Prof. Dr. Bernhard Maaz, Generaldirektor der Bayerischen Staatsgemäldesammlungen, erläuterte, dass man nichts verdrängen dürfe, sondern sich vielmehr mit Kunst aus der NS-Zeit auseinandersetzen müsse. Nicht nur in historischen Museen, auch in Kunstmuseen sollte sie – kritisch kommentiert und eingeordnet – gezeigt werden. Er stehe insofern dazu, dass Adolf Zieglers Triptychon "Die Vier Elemente", das in der NS-Zeit millionenfach reproduziert wurde und zu den bekanntesten Werken nationalsozialistischer Kunstproduktion zählt, in der Pinakothek der Moderne zu sehen ist – was zuletzt heftige Diskussionen weit über München hinaus ausgelöst hatte. Die Ausstellung solcher Werke sei nötig, um eine überfällige Diskussion über Künstler und Kunst in der NS-Zeit anzustoßen, wobei ausdrücklich nicht martialische NS-Propagandakunst gemeint sei. Viel zum Thema zu sagen hatte auch Kunsthistoriker Felix Steffan, immerhin sind Kunst und Kulturpolitik in der NS-Zeit sein Forschungsschwerpunkt. Er verdeutlichte, wie schwierig Recherche in diesem Gebiet sei und wünschte sich vor allem die Digitalisierung wichtiger Quellen, denn dies würde die wissenschaftliche Arbeit maßgeblich erleichtern.
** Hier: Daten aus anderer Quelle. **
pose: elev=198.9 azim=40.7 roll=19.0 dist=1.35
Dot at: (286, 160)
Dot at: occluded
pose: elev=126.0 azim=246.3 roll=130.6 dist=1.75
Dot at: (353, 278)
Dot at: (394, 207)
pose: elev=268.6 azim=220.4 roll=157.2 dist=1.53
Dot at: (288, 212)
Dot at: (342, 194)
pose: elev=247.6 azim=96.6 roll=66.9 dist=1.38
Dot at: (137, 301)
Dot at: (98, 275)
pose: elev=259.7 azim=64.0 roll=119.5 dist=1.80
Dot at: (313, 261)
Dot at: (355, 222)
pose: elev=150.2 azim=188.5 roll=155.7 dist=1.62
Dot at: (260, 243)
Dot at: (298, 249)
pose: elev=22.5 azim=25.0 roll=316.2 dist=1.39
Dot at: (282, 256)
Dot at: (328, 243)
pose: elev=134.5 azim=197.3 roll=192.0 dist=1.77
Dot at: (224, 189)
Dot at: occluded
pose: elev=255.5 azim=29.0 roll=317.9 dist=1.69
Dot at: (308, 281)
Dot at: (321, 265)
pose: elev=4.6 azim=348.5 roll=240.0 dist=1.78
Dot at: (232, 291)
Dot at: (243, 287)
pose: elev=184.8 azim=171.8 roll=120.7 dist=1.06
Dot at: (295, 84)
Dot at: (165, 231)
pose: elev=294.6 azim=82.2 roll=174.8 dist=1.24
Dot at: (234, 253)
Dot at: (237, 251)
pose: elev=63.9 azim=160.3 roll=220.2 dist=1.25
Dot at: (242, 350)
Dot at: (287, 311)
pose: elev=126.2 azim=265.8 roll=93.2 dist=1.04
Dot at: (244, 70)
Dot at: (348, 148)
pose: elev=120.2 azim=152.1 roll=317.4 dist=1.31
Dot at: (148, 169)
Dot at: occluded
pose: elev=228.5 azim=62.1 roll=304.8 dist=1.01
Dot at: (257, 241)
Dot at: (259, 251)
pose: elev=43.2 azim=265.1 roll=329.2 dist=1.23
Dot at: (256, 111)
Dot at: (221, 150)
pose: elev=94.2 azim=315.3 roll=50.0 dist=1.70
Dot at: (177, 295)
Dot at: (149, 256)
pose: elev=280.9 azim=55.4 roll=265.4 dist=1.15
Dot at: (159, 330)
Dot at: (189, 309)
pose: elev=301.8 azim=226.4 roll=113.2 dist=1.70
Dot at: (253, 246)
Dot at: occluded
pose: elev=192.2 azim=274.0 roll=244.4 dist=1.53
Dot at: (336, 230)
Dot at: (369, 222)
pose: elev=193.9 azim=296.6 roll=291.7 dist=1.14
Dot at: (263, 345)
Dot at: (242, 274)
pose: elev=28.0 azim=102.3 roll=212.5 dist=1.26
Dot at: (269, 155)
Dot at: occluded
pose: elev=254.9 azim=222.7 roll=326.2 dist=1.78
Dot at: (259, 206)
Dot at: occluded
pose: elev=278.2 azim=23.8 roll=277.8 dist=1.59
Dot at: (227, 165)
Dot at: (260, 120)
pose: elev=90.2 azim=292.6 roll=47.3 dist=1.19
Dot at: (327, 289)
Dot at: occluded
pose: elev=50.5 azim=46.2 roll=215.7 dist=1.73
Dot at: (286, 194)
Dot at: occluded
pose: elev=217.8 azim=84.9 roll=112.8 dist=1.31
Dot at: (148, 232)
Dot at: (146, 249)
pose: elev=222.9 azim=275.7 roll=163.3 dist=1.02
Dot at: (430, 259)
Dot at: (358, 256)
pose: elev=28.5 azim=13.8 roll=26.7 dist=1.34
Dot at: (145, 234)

Dr. Karin Althaus, stellvertretende Direktorin der Städtischen Galerie im Lenbachhaus/Kunstbau München und Leiterin Sammlungen,Ausstellunen und Forschung), verdeutlichte, dass sie sich persönlich lieber mit der Kunst von Verfolgten des NS-Regimes beschäftige als mit Werken von Nutznießern und Mitläufern. Sie würde das Thema lieber in Sonderausstellungen problematisieren und keine NS-Künstler in die ständige Ausstellung integrieren.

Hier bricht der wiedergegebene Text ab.